[[ Dataset extract, beginning ]]

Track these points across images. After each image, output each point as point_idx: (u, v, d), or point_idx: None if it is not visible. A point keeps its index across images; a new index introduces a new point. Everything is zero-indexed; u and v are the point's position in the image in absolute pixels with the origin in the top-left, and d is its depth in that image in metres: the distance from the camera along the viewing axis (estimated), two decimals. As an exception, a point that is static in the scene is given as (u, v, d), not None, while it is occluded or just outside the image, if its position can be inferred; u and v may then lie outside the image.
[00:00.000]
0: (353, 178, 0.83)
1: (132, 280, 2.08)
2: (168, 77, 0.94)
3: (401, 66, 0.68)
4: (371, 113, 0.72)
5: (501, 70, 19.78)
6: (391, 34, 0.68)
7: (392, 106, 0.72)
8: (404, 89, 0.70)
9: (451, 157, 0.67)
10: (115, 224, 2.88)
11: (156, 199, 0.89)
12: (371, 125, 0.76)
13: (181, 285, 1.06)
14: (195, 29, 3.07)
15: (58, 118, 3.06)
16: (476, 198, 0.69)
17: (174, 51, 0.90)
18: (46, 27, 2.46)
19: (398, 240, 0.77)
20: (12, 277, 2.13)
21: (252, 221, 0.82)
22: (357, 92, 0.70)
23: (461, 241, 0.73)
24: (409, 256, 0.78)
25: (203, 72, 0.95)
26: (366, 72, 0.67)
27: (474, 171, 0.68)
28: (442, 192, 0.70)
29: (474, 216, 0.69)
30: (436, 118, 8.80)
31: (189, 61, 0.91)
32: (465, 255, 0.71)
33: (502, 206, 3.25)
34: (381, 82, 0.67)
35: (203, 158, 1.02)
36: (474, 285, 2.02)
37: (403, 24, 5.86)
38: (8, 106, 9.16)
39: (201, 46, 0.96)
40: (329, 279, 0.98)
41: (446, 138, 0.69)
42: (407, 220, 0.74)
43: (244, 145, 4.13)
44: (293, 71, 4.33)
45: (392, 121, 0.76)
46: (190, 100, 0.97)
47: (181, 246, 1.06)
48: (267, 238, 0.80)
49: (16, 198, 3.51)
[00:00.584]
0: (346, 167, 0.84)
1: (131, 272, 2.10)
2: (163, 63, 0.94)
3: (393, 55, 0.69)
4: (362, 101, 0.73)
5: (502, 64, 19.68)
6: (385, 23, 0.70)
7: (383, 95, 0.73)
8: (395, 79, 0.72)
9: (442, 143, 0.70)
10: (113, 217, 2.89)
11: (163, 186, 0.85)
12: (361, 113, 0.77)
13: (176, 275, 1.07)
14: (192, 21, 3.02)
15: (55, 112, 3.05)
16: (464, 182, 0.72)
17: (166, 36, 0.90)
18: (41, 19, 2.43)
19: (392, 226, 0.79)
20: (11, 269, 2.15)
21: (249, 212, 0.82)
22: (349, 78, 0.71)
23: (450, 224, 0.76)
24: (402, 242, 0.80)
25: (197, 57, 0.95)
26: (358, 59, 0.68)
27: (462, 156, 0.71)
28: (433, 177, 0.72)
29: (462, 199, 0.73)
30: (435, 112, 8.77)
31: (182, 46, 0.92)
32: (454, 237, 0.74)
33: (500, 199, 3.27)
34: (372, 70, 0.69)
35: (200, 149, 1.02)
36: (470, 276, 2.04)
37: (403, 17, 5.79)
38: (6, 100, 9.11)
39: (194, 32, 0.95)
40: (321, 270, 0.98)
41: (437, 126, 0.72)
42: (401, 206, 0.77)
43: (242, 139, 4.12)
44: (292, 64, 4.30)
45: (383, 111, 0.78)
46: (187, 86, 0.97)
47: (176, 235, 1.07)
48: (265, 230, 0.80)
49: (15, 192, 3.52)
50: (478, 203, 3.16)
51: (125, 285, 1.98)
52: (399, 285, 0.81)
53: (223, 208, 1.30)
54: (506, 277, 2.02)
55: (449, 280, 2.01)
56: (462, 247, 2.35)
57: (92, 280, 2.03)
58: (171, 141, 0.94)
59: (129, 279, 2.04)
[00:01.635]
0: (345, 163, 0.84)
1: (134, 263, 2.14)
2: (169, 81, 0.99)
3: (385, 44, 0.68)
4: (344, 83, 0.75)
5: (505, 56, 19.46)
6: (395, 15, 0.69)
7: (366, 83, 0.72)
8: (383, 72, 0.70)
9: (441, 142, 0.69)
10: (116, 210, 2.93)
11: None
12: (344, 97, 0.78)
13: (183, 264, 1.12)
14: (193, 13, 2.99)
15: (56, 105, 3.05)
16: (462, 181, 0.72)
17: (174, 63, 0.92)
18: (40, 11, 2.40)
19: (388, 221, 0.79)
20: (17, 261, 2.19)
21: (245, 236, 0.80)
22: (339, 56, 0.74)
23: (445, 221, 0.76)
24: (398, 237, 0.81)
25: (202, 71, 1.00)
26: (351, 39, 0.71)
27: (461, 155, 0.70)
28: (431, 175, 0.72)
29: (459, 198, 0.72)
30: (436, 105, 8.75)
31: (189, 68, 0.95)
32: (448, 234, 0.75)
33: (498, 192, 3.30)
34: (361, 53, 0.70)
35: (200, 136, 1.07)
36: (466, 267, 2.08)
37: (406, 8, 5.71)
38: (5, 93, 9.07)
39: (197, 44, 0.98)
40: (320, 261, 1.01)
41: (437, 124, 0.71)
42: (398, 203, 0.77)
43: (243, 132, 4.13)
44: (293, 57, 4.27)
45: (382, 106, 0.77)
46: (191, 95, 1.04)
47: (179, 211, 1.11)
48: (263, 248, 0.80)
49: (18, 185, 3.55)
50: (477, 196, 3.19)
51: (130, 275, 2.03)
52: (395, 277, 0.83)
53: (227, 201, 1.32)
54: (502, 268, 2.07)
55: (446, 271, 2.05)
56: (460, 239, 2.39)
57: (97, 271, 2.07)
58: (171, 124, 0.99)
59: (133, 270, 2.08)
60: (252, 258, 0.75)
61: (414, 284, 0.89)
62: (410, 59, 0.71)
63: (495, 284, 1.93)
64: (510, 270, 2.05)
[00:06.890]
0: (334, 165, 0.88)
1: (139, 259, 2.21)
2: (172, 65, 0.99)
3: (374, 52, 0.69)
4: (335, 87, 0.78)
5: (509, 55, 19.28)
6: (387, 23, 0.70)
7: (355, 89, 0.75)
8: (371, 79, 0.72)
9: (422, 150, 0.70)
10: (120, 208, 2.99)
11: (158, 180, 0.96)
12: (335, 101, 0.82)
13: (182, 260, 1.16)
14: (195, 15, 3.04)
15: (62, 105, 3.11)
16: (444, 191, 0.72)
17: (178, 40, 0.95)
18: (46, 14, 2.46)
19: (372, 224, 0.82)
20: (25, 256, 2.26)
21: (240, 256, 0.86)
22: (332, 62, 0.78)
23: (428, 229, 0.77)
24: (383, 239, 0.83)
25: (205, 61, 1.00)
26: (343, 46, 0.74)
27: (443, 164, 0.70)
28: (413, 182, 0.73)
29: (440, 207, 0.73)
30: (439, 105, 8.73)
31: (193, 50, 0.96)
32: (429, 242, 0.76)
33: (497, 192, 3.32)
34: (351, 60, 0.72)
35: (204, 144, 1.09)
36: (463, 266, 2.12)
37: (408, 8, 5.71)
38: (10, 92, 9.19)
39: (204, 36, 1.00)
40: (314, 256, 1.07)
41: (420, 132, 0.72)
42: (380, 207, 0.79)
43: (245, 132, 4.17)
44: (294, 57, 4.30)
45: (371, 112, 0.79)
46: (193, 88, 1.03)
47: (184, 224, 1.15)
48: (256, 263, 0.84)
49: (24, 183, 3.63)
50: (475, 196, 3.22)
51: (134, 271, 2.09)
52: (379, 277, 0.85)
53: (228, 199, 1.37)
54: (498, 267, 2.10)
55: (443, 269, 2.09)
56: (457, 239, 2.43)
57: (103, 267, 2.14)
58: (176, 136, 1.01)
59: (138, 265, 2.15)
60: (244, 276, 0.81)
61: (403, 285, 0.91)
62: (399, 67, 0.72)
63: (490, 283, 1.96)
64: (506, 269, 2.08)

[[ Dataset extract, end ]]

Assignment:
Beginning with the line containing "9: (451, 157, 0.67)" in the material above, copy every line exactly until you have copied the line containing "49: (16, 198, 3.51)".

Response area:
9: (451, 157, 0.67)
10: (115, 224, 2.88)
11: (156, 199, 0.89)
12: (371, 125, 0.76)
13: (181, 285, 1.06)
14: (195, 29, 3.07)
15: (58, 118, 3.06)
16: (476, 198, 0.69)
17: (174, 51, 0.90)
18: (46, 27, 2.46)
19: (398, 240, 0.77)
20: (12, 277, 2.13)
21: (252, 221, 0.82)
22: (357, 92, 0.70)
23: (461, 241, 0.73)
24: (409, 256, 0.78)
25: (203, 72, 0.95)
26: (366, 72, 0.67)
27: (474, 171, 0.68)
28: (442, 192, 0.70)
29: (474, 216, 0.69)
30: (436, 118, 8.80)
31: (189, 61, 0.91)
32: (465, 255, 0.71)
33: (502, 206, 3.25)
34: (381, 82, 0.67)
35: (203, 158, 1.02)
36: (474, 285, 2.02)
37: (403, 24, 5.86)
38: (8, 106, 9.16)
39: (201, 46, 0.96)
40: (329, 279, 0.98)
41: (446, 138, 0.69)
42: (407, 220, 0.74)
43: (244, 145, 4.13)
44: (293, 71, 4.33)
45: (392, 121, 0.76)
46: (190, 100, 0.97)
47: (181, 246, 1.06)
48: (267, 238, 0.80)
49: (16, 198, 3.51)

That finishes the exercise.